▶ Document excerpt
=======

The Art of the Business

A blog dedicated to artists who are serious about their business.

Happy World Theatre Day! March 27, 2010

Filed under: World Theatre Day — Rebecca Coleman @ 4:49 am

Last week, the Entertainment Editor of one of our local daily newspapers, asked me to help her to gather stories of people’s most memorable theatre experiences. I  did, along with the help of the GVPTA, and you can read the results here.

It inspired me to write my own.

A few  years back, a gal with whom I had done some work, Lita, came to me with a play, with the intention of us producing it. The play was Five Women Wearing The Same Dress by Alan Ball. I was deep into a Six Feet Under addiction, and loved American Beauty, so I was intrigued. I read the play, and was immediately entranced by his ability to write characters that reveled themselves in layers, and agreed that the play was fantastic, and must be produced.

I then proceeded to get super busy, and Lita moved to Halifax, so that was the end of that. But I still had it on my brain, so I gave it to another friend of mine, Gillian Morris (now Behnke) who had a production company called Horned Moon. She loved it.

We were about to have our first production meeting, but I had just found out that I was pregnant, so I told her that, in terms of dates, we either had to think about producing it in the next few months, before I began to look really pregnant, or in a year. We both agreed that we could use a year to get this done. I brought on another friend I had been wanting to work with, Sarah Sawatsky, as a third producer.

=======

▶ Data for review
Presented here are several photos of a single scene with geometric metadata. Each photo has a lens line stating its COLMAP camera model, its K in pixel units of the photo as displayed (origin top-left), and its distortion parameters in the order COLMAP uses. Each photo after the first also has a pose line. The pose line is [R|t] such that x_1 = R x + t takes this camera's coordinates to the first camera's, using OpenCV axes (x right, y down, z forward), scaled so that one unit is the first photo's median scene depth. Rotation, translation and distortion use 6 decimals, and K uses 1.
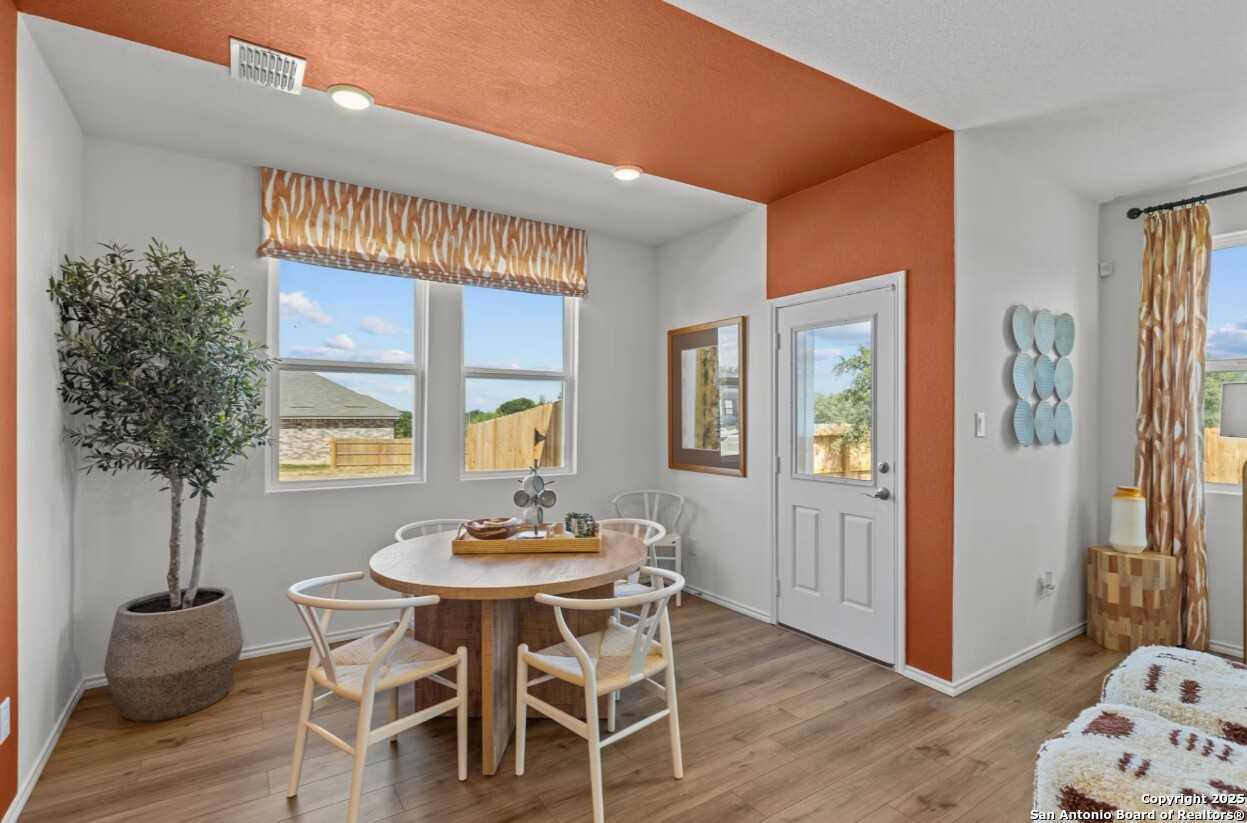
lens RADIAL K [[594.4, 0, 629.0], [0, 594.4, 419.0], [0, 0, 1]] dist [-0.001706, -0.000885]
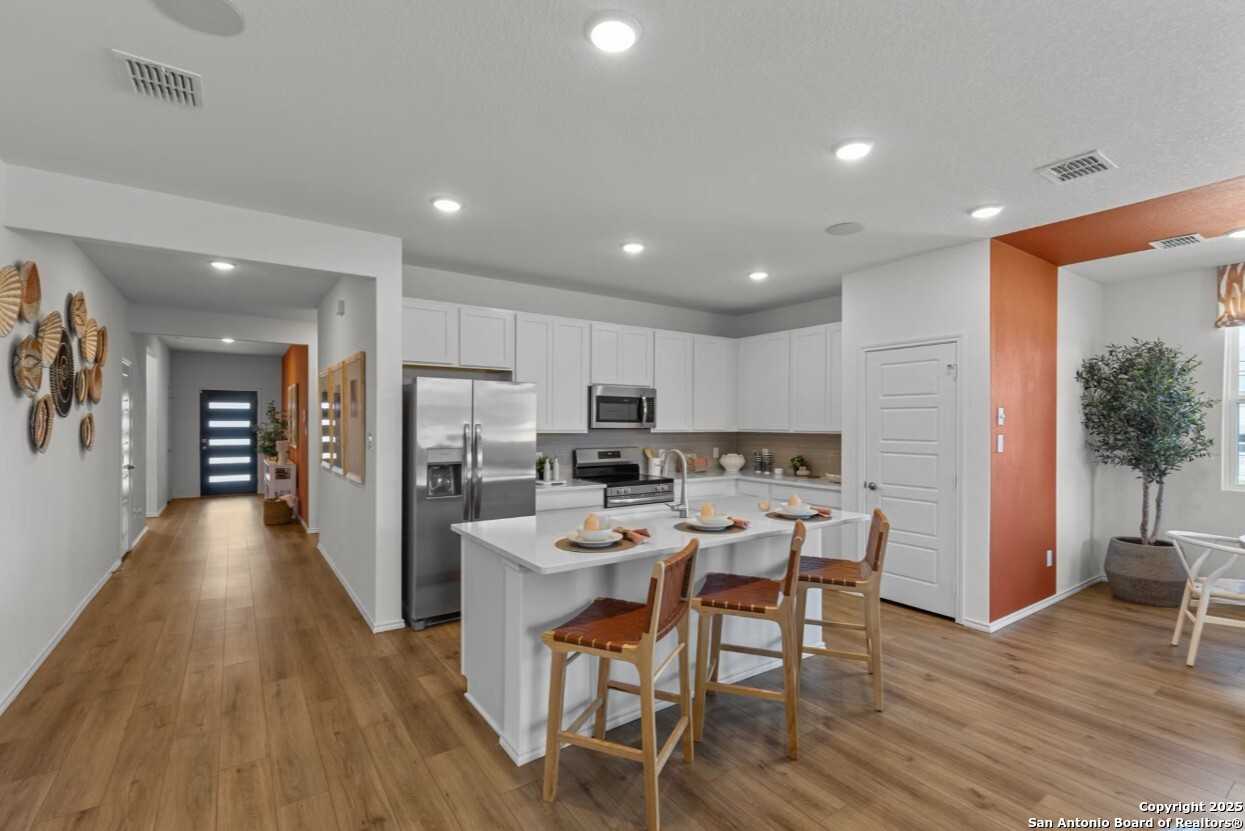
lens RADIAL K [[565.8, 0, 628.7], [0, 565.8, 424.5], [0, 0, 1]] dist [0.007649, -0.000342]
pose [[0.024450, 0.001790, -0.999699, 0.650961], [-0.008457, 0.999963, 0.001584, -0.022110], [0.999665, 0.008416, 0.024464, -0.418453]]
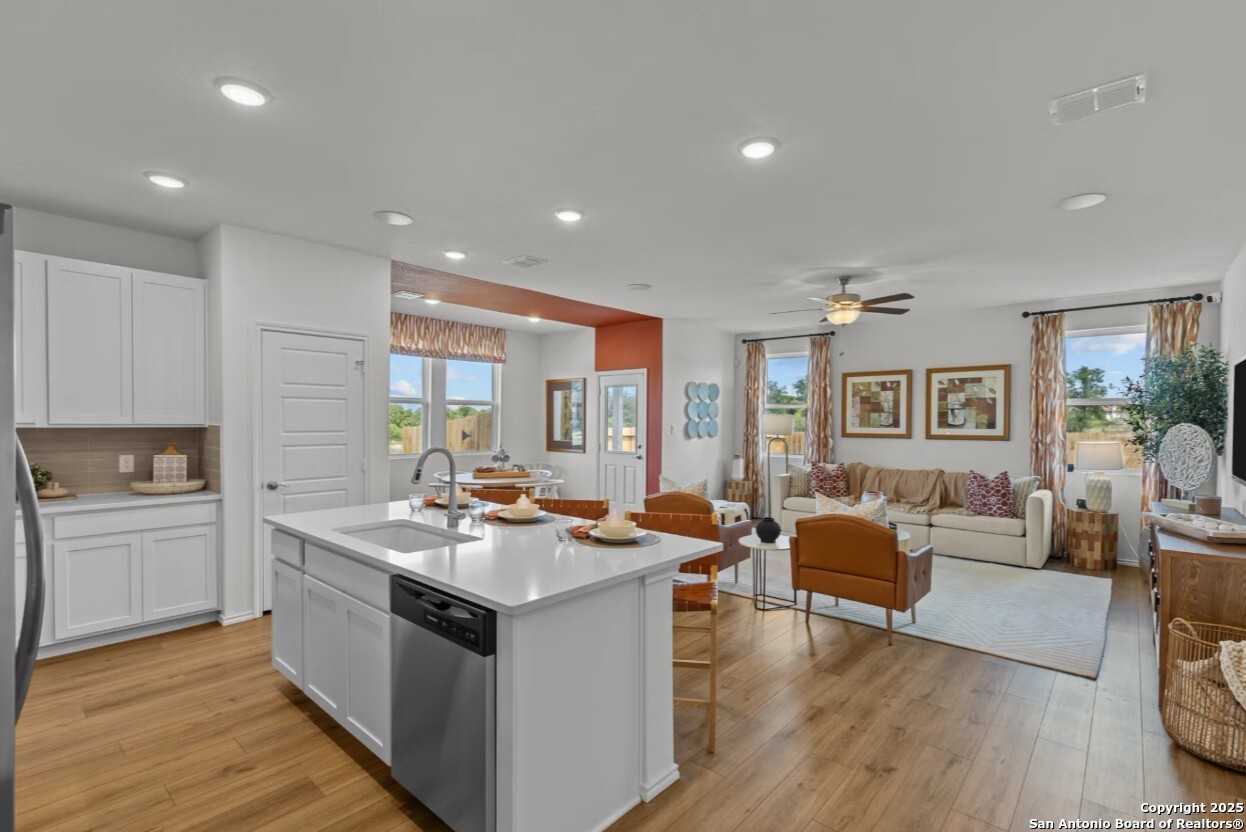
lens RADIAL K [[566.2, 0, 624.9], [0, 566.2, 430.8], [0, 0, 1]] dist [0.007649, -0.000342]
pose [[0.967779, 0.002044, 0.251793, -0.188768], [-0.006033, 0.999868, 0.015069, -0.015592], [-0.251729, -0.016102, 0.967664, -1.069804]]
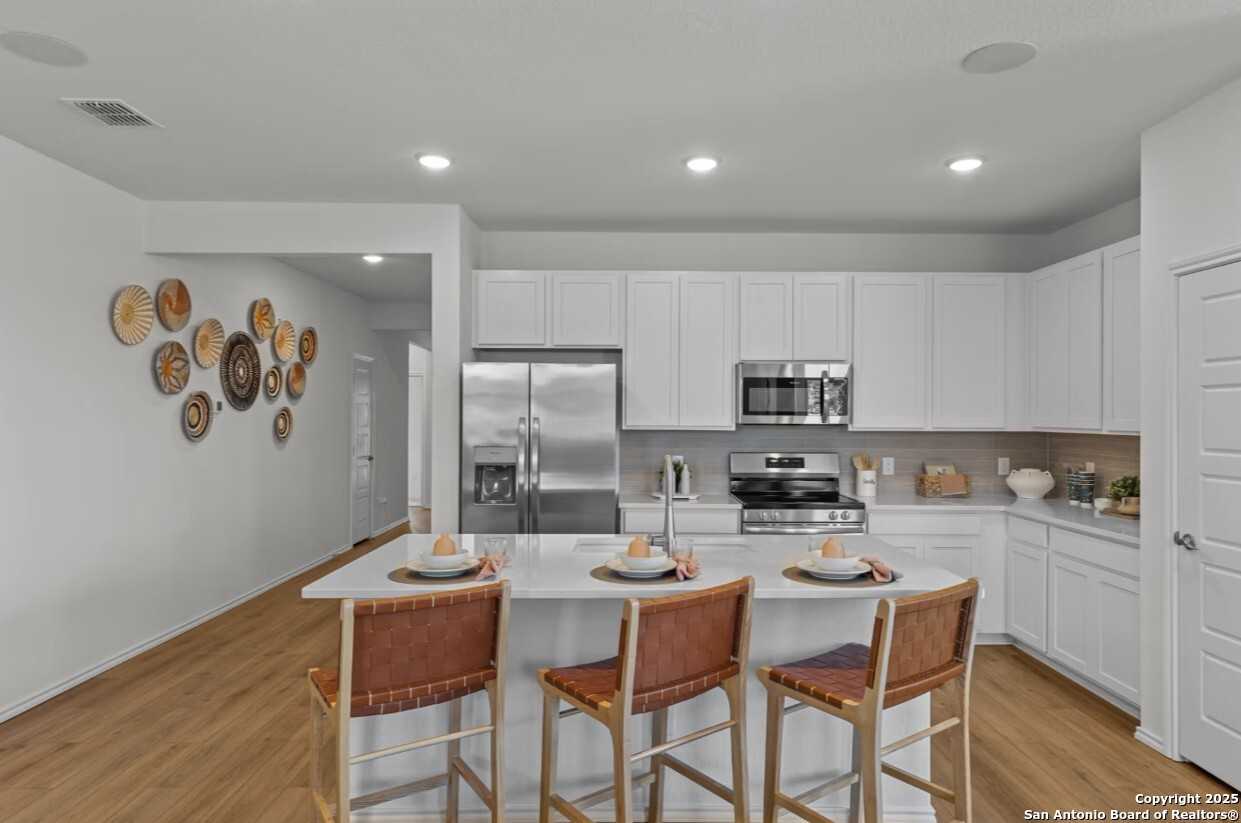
lens RADIAL K [[754.9, 0, 626.7], [0, 754.9, 414.5], [0, 0, 1]] dist [0.004528, -0.001826]
pose [[-0.549452, -0.004724, -0.835512, 0.459839], [-0.008598, 0.999963, 0.000001, -0.024484], [0.835481, 0.007184, -0.549473, 0.081549]]
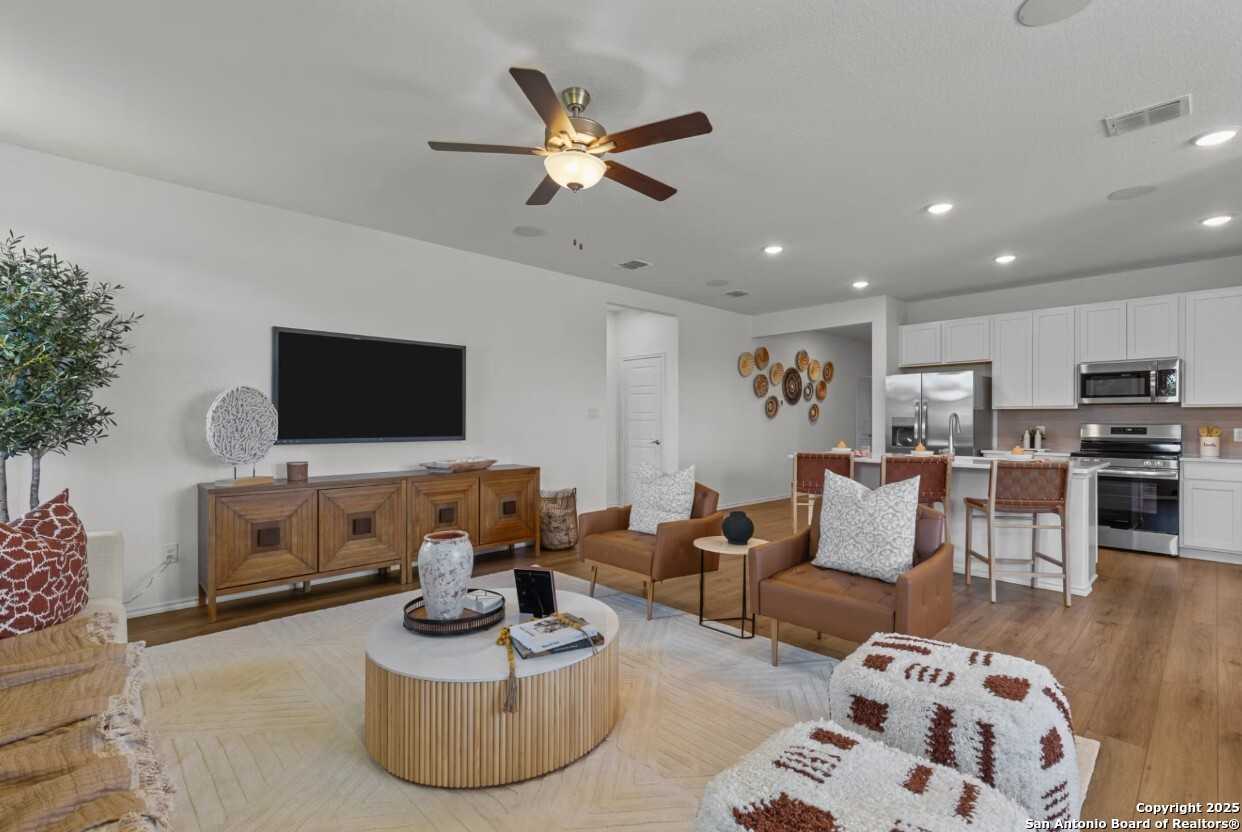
lens RADIAL K [[564.4, 0, 627.1], [0, 564.4, 422.4], [0, 0, 1]] dist [0.007649, -0.000342]
pose [[-0.984096, -0.002590, -0.177621, 0.717288], [-0.003694, 0.999976, 0.005887, 0.034880], [0.177601, 0.006449, -0.984081, 0.804582]]
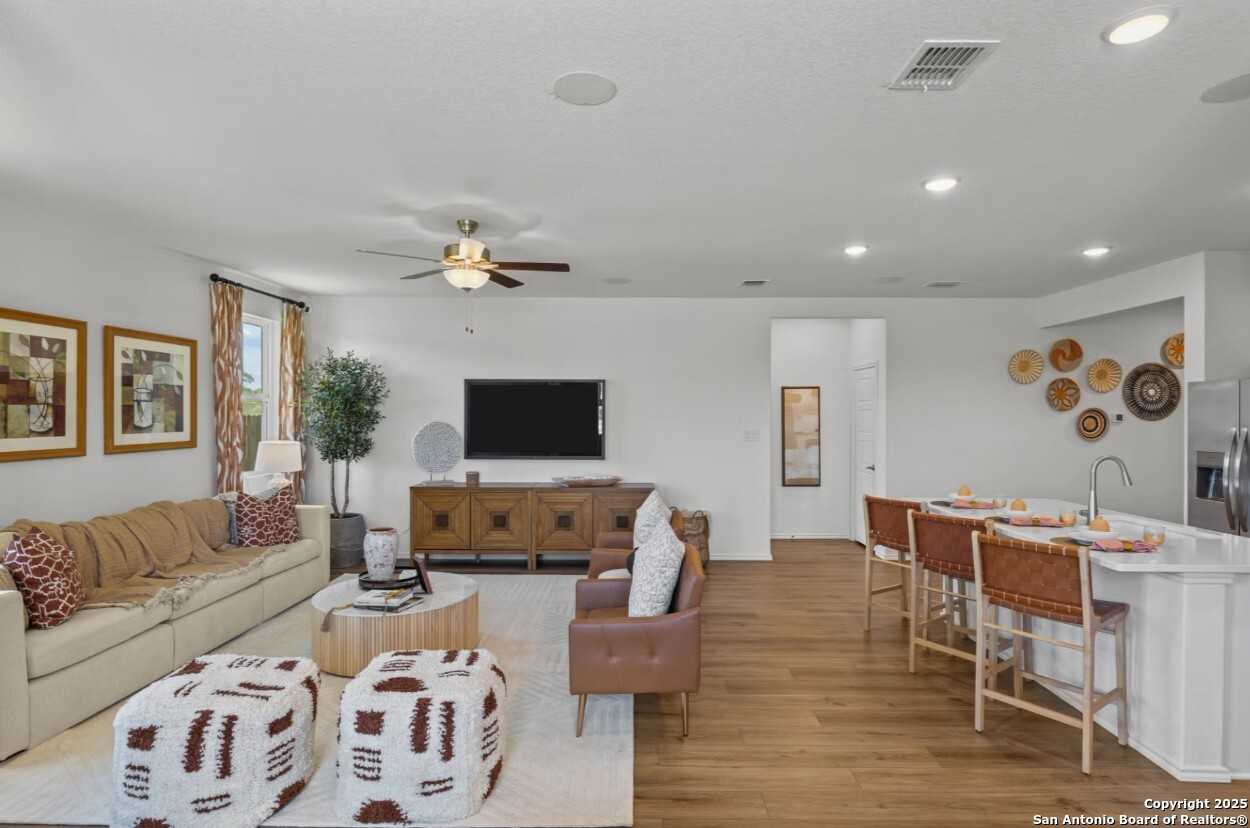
lens RADIAL K [[637.8, 0, 632.9], [0, 637.8, 421.6], [0, 0, 1]] dist [-0.002950, -0.000699]
pose [[-0.827865, -0.009157, 0.560852, -0.182009], [-0.002475, 0.999917, 0.012673, -0.041254], [-0.560921, 0.009104, -0.827819, 0.840745]]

=======

▶ Task goal
Output the passage of the World Theatre Day blog post between "Filed under: World" and "the results here.", inclusive, copying it word for word.

▶ Solution
Filed under: World Theatre Day — Rebecca Coleman @ 4:49 am

Last week, the Entertainment Editor of one of our local daily newspapers, asked me to help her to gather stories of people’s most memorable theatre experiences. I  did, along with the help of the GVPTA, and you can read the results here.